Sunday 30th November

First off, apologies for confusing you day-wise yesterday (and thanks for the alert, VP!) We are not - yet - so powerful that we can change the days of the week! Just trying to add on another day maybe, but with no luck. Here's our last message for this year. It's been fantastic working with you, and we achieved our aim in running it again this year which was to raise some well-needed money for the Kids Co. Thank you. Before we go though, we will be emailing the writer of our favourite message before Christmas - this isn't necessarily the 'best' message, or the 'best' writer. Just our personal choice. There is some GOOD stuff here - if you want to use it elsewhere please feel free to take it down from this site (or email us if you can't) and we wish you the best of luck. Keep in touch!


He calls them his little worlds. With one shake, he can change everything - not just the weather but the way their stories end. He lines them up. Which one today?


  1. I shook the globe and the church steeple fell off. At once, tiny people ran out of their houses and pointed in consternation at the weathercock flying over the town.

  2. He thinks they stay on the page, in the stories he concocts. But they come to life, to haunt him, demand better endings. He doesn’t own them, they possess him.

  3. Milkshake Monday in school, the softness of Miss Carson's mouth. Queueing, Anthony Andrews behind me, with scissors, cuts off a wisp of my red hair. Miss Carson makes him wait.

  4. Thanks to Sarah & Lynne for a great project. Thanks to everyone who has posted, I've loved reading them this month. Good luck!

  5. The mini folk huddle in the ruins of their erstwhile church. Then five approach the curving glass wall and make gestures. They are trying to negotiate with me. So sweet.

  6. Curved glass
    focuses the sun
    on tiny plastic Frenchmen.
    The Eiffel Tower
    under heated water.
    Mock Parisians
    wish for a coating
    of dust
    to protect them
    from summer’s onslaught

  7. My friend Mandy, she’s dead now, said she thought TH White’s Mistress Masham’s Repose was all about power and cruelty. The cruelty of adults to children. Of children to Lilliputians.

  8. As man’s meticulous plans,
    Almighty’s decisions mismatch,
    I started with poem of thirty words,
    ended up with narration of hundred
    lines, began with my tale, ended
    in her confounding story.


    He’s been collecting them since he was a child. Bought as Christmas presents first. Then holiday bring-backs and school fete finds and comic book trades with kids in the playground.

    ‘I saw this and thought of you.’

    And all his friends thinking the same, then and still, and snow globes on shelves in every room in his house. It is a quirk and the girls think it sweet and strange, both at the same time, this child in the man.

    ‘This is my favourite,’ he says. And he picks one up at random and shakes it, only a little. The snow flakes spin in the liquid air, then slow-settle back onto the church and the people.

    ‘Can I?’ she says, reaching out one hand.

    And he says she can, though he worries she might drop it, or shake too hard. The steeple broke once before and the people no longer trust the weather that can blow, sudden as snapped fingers, in their glass ceilinged world.

    In one he has let the water drain away. That’s not quite true; he threw it at the wall, god-like in his petulant wrath. And the people walk unsteadily around in drifts of white plastic and there’s a crack in their sky.

    ‘I love it,’ she says, not giving it back.

    She leans in, kisses him slow, one hand flat to his cheek. His thoughts are all shaken, like snow-globe snow.

Direction 1:
Answer these questions about the snow globe post:
(a) What organization was the project meant to raise money for?
(b) What does he call the globes he lines up?
(c) In the first numbered piece, what fell off when the globe was shaken?
Direction 2: Write out the part of the snow globe post starting with "4. Thanks to" and going on through "tiny plastic Frenchmen.".
Direction 3: Extend the snow globe post beyond its final sentence.
The entries that come next have no connection to the snow globe post.

Given data:
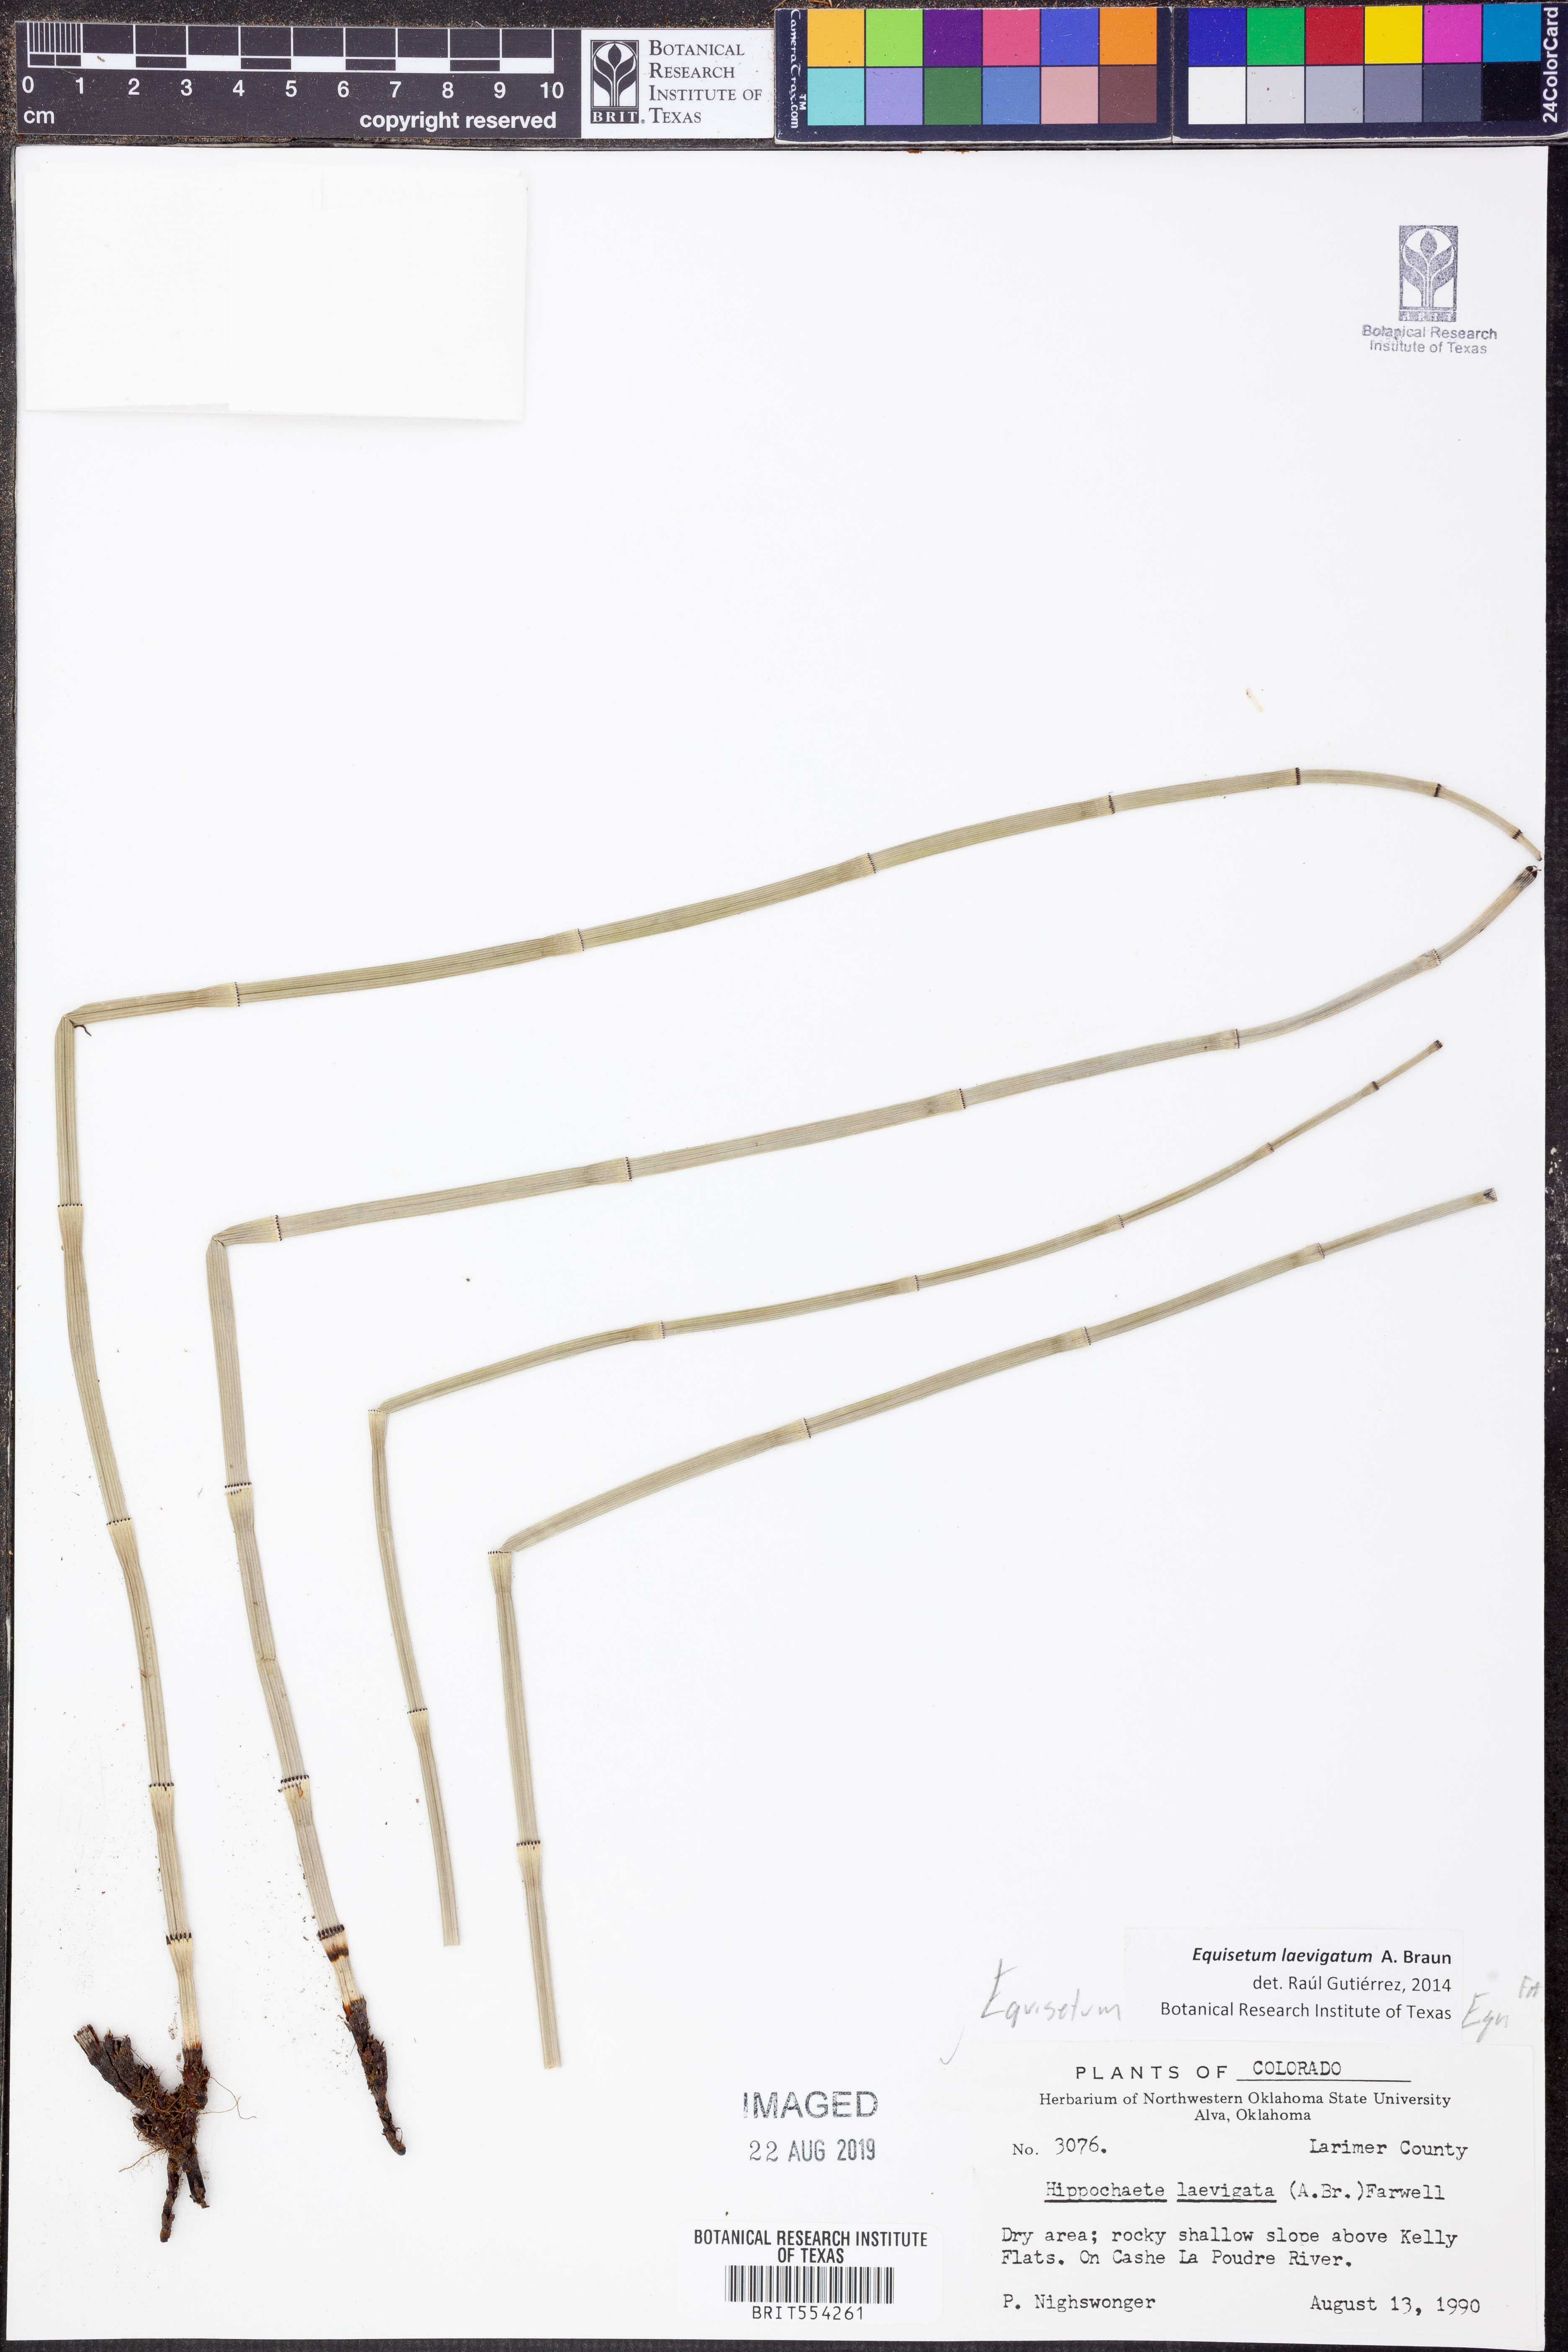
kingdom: Plantae
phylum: Tracheophyta
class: Polypodiopsida
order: Equisetales
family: Equisetaceae
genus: Equisetum
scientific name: Equisetum laevigatum
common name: Smooth scouring-rush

Exercise result 1:
(a) The Kids Co.
(b) His little worlds.
(c) The church steeple.

Exercise result 2:
4. Thanks to Sarah & Lynne for a great project. Thanks to everyone who has posted, I've loved reading them this month. Good luck!

  5. The mini folk huddle in the ruins of their erstwhile church. Then five approach the curving glass wall and make gestures. They are trying to negotiate with me. So sweet.

  6. Curved glass
    focuses the sun
    on tiny plastic Frenchmen.

Exercise result 3:
    ‘I do love it,’ she says.

    He thinks she means she loves him and lets her keep what she has.

    Later, in the slow settling of his thoughts, he sees the girl is gone and the church and the people gone too, a circle in the dust on a shelf where they once were. And then it is his favourite and he misses it.

  10. Then he saw
    the glass snow globe-
    Christmas nineteen sixty five-
    mother in the kitchen
    father stoking the fire
    homely smells
    his lonely thoughts-
    some things cannot be changed.

  11. Thanks for the mention! I've thoroughly enjoyed my month here, especially reading everyone else's efforts. It's been so much better than the creative writing course I've been attending locally. And no, this is not a shameless effort to sway the judges - it's what I think! Good luck to eveyone and here's my final effort:

    My nephew often lives in his own little world and whispers conspiratorily to his special companion. My niece teases him mercilessly. He emerges from his reverie shaken but not stirred.

  12. My ebook reader has a fault. When I shake it, the words scramble. A new book appears from the old. And each time the book is better than the last.

  13. [COMMENT] I haven't started yet, this is a comment! I know the 30 worder that follows has nothing to do with the prompt, but it came to me out of the blue, and I've been waiting for a prompt about cats or technology and never had one. So here it is anyway: [/COMMENT]

    My new inkjet printer was a cat in a previous life. After a task you can hear it preening, cleaning electronic whiskers. And it never does exactly what it’s told.

  14. Sometimes, when she wanted to take her time over choosing, she would run her best feather duster along the shelves, although it was rarely out of necessity. Marilyn had always loved books and her most treasured, Through the Looking Glass, sat at one end, its spine so tattered that the mottled orange cover was only visible from an angle over the top of the adult-sized books. She loved the way the corners had worn into rounded triangles, that she could push them backwards and forwards whilst she was reading, savouring their velvety texture. She marvelled at its physicality; both the cover of her copy and its narrative had resisted the conventions of time in her monotonous exterior world.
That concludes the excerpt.